En la novela, la figura de Vladimir se confunde con la de la madre
para convertirse en el mensajero de la muerte, en el ángel
negro, motivo que reaparece con características similares
en toda la obra de Klaus Mann, desde Alexander (1929) hasta Vulkan.
“La belleza de la madre y el encanto del muchacho” aparecen
como la última visión del moribundo, la que anuncia
el sueño eterno, el descanso definitivo, la última
tregua en su vida de lucha. La muerte es algo deseado, familiar,
el “más allá” ha perdido hace mucho tiempo
su carácter aterrador. Y aquí, hacia el final, se
levanta una vez más el velo sabre las enigmáticas
motivaciones a las que Klaus Mann cedió cuando consagró
su atención a este personaje, justamente a este personaje.
Así, por ejemplo, dice, refiriéndose a ese “más
allá”, a la muerte: “Tantos amigos míos
se han reunido allí, que ese lugar desconocido me resulta
ya familiar” y: “Donde están reunidos nuestros
amigos nos sentimos comme tout à fait chez nous…”
Ésos son pensamientos propios, puestos en labios de Tchaikovsky.

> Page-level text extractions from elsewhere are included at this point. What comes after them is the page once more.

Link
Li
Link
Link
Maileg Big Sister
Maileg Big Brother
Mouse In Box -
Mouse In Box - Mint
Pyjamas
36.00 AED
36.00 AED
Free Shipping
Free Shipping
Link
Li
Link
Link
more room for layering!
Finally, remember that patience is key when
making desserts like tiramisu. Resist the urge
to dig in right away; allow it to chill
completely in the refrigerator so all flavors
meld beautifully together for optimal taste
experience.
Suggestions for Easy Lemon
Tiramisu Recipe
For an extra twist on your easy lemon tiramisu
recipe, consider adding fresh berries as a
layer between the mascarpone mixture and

Ya en 1932, en un artículo necrológico dedicado a
su amigo Ricki Hallgarten, quien se había quitado la vida,
Klaus Mann escribía: “La muerte se me ha vuelto una
región familiar desde que alguien que ha participado tan
íntimamente de mi existencia terrena se ha (…) internado
en ella. Porque uno no se pierde allí donde vive un amigo...”
Tchaikovsky era uno de los que tornaban familiar esa región
desconocida, a la cual un día ingresaría voluntariamente.